From the Grafana web interface, choose Configuration > Data Sources > Add Data Source > PostgreSQL Give your data source a name, type the IP address of your host and :5432 in the Host field, type uvm for the Database, postgres for the User and select your PostgreSQL version from the Version drop down then click Save & Test. If you are unsure of the version, you can type this command into psql:
uvm=# select version();
version
------------------------------------------------------------------------------------------------------------------
PostgreSQL 11.11 (Debian 11.11-0+deb10u1) on x86_64-pc-linux-gnu, compiled by gcc (Debian 8.3.0-6) 8.3.0, 64-bit
(1 row)
So, even though Grafana happily connected to the PostgreSQL on the Untangle appliance, I could not get any tables to show up in my Grafana panels. (I have a feeling that Grafana does not like PostgreSQL schemas which Untangle uses heavily. You can find the full Untangle PostgreSQL schema/table layout here). Through failing, and failing, and failing, and succeeding, I learned that I needed to manually enter the schema.tablename into the From field of the new Grafana Panel. Once I did that, all the other fields became populated. In the example above, I wanted to graph intrusion_prevention_events, so I typed reports.intrusion_prevention_events. reports is the schema in this case.
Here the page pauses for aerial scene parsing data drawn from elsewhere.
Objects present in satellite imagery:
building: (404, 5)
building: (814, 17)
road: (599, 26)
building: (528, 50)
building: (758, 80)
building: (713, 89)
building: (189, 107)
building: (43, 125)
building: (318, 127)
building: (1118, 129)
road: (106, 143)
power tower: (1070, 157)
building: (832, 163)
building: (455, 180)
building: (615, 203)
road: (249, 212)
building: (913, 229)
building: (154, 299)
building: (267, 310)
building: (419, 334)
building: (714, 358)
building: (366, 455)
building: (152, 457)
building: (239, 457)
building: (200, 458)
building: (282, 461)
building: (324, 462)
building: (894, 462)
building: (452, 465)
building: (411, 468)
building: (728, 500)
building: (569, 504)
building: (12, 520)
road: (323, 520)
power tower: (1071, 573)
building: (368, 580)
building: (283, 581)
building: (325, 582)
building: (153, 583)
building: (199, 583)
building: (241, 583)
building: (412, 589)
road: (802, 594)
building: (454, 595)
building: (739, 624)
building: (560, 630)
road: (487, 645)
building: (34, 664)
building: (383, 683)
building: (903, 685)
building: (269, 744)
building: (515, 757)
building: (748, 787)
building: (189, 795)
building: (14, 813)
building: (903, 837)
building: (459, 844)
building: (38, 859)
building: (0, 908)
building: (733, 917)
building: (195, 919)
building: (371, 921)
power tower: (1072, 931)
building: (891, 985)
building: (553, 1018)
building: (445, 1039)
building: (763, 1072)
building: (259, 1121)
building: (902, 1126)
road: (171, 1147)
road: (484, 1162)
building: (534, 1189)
My initial goal was to duplicate the table of blocked intrusion prevention events from the Untangle dashboard. Unfortunately, Grafana picked up the MSG field as a metric to be filtered on and did not pick up source_ip and destination_ip at all. I'm sure if I had more experience with Grafana <> PostgreSQL I might be able to fix that, but I moved on. I decided to create a line graph of number of events rather than a table of events. If the graph spiked in Grafana, I could drill down in the Untangle interface for specifics. I eventually landed on graphing a count of events over 5 minute intervals.
My next problem to solve was that my graph time on the X axis was 4 hours behind. Very odd as my Grafana Server, my Untangle Appliance, and my laptop are all set to the same time and time zone. Who knows? After a little Googling, I learned that I could shift time in a PostgreSQL statement with "time_stamp + interval '4' hour". I added this format to the SELECT and the WHERE and Bob's Your Uncle, the graph lined up with reality. I'm open to suggestions as to why this might have happened.
Well, that's about it. Open up your PostgreSQL database to other hosts, add as a Grafana source, and type in the name of the table preceded by the schema name. Thank you for taking the time to read this post. I hope you found the post helpful and/or informative. I welcome your feedback.